Data Quality Checking and Treatment
• Null detection (Row Level & Column Level)
o Treatment options can be the removal of rows with high null columns. For columns with high NULL entries, a common treatment option is to replace the NULLs with specified “central” values (MEAN, MEDIAN, MODE etc.)
• IDness detection: To assess the ratio of the number of unique values seen in an attribute by the number of non-null rows
o Treatment option is the removal of columns with high IDness
• Biasedness detection: To flag a column/attribute if they are biased or skewed towards one specific value.
o Typical treatment option is the removal of columns above a defined bias threshold
• Invalid entries detection: To check for certain suspicious patterns in an attributes’ values
o Typical treatment is the replacement of invalid entries with null values.
Association Evaluation
• Association Matrix: To assess the relationship between attributes, both among independent variables and between an independent and a dependent variable/attribute. We list below methods most used by the data science community to understand such associations
o Correlation Analysis
o Information Value (IV)
o Information Gain (IG)
o Variable Clustering
• Attribute to target association: for both numerical and categorical columns against event rate
Data Transformation
This is required for pre-processing and cleaning to prepare the data in a manner suitable to be used for downstream modeling and prediction purposes.
o Data cleaning (Some of the data cleaning options are detailed under the Data
Quality Checking and Treatment list)
o Targeted transformations: An attribute can be subjected to different transformations to make the feature meaningful and predictive. Some examples are attribute binning, monotonic binning, standardization, normalization, imputation, dimension deduction etc.
Drift and Stability Measurement
o Data Drift Statistic: Metric that measures drift with respect to a benchmark
o Data Stability Index: Metric indicating how likely an attribute will drift over time
We believe the above capabilities, bundled in one toolkit, would satisfy the majority of the needs of a majority of data scientists.

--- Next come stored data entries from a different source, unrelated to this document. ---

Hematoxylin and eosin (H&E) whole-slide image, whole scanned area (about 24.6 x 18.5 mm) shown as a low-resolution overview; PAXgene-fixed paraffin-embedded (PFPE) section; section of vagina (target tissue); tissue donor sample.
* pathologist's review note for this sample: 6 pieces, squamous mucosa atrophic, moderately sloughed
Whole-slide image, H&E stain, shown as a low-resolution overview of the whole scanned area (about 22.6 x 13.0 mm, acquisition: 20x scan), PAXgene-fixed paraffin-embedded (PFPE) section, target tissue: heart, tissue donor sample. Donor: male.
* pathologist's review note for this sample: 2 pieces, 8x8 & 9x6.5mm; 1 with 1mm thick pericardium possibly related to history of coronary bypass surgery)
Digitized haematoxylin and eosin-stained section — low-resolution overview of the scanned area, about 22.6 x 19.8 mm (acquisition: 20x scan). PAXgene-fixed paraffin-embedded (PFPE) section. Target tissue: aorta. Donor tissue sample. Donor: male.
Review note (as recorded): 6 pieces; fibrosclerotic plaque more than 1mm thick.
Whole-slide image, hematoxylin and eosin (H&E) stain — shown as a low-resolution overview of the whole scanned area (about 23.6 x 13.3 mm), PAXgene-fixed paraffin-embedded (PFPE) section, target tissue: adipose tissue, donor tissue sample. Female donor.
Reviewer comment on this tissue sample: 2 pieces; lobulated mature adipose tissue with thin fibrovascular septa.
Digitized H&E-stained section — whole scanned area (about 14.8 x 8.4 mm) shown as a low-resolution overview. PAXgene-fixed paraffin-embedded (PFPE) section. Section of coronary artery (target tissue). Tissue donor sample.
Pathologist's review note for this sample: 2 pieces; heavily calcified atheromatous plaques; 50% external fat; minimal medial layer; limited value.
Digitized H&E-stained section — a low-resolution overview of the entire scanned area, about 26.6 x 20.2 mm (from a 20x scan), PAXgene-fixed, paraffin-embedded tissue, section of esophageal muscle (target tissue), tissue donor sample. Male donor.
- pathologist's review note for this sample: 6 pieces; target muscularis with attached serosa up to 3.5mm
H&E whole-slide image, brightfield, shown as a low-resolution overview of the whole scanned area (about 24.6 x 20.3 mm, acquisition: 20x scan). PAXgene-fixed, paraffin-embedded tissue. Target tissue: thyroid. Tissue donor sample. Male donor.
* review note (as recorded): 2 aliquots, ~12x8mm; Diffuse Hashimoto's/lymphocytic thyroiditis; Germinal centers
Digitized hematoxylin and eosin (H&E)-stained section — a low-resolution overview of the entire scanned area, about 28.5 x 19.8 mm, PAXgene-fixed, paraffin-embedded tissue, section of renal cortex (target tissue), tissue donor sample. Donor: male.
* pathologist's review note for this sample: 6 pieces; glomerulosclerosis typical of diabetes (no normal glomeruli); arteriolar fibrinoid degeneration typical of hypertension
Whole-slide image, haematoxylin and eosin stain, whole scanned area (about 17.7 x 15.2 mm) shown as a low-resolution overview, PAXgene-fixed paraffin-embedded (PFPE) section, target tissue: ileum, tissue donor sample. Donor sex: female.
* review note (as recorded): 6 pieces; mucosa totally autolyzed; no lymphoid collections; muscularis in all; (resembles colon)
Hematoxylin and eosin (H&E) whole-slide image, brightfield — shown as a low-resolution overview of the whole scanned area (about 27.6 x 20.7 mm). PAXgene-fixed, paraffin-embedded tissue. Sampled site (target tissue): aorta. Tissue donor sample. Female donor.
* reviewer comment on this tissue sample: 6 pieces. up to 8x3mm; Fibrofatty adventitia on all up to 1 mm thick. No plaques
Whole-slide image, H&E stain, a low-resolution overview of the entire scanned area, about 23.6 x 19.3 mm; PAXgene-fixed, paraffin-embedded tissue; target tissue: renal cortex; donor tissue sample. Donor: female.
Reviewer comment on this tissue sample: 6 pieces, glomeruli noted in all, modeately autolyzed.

Anovos: An analytic toolkit for the data science and ML community
Today, Anovos offers a comprehensive analytical toolkit for data scientists, enabling deep data analysis and stable feature creation, via better data health checks, comprehensive metric tools and drift and stability analysis. By rethinking ingestion and transformation, and including deeper analytics, drift identification, and stability analysis, Anovos improves productivity and helps data scientists build more resilient, higher performing models.
Our goal is to continue to enhance Anovos to create a near-automated data pipeline from ingestion through feature engineering (see the roadmap). Today, Anovos includes all the analytics identified above in a single package. We use it every day in our data science and modeling tasks and have not only improved productivity, but also the resilience of the eventual production models.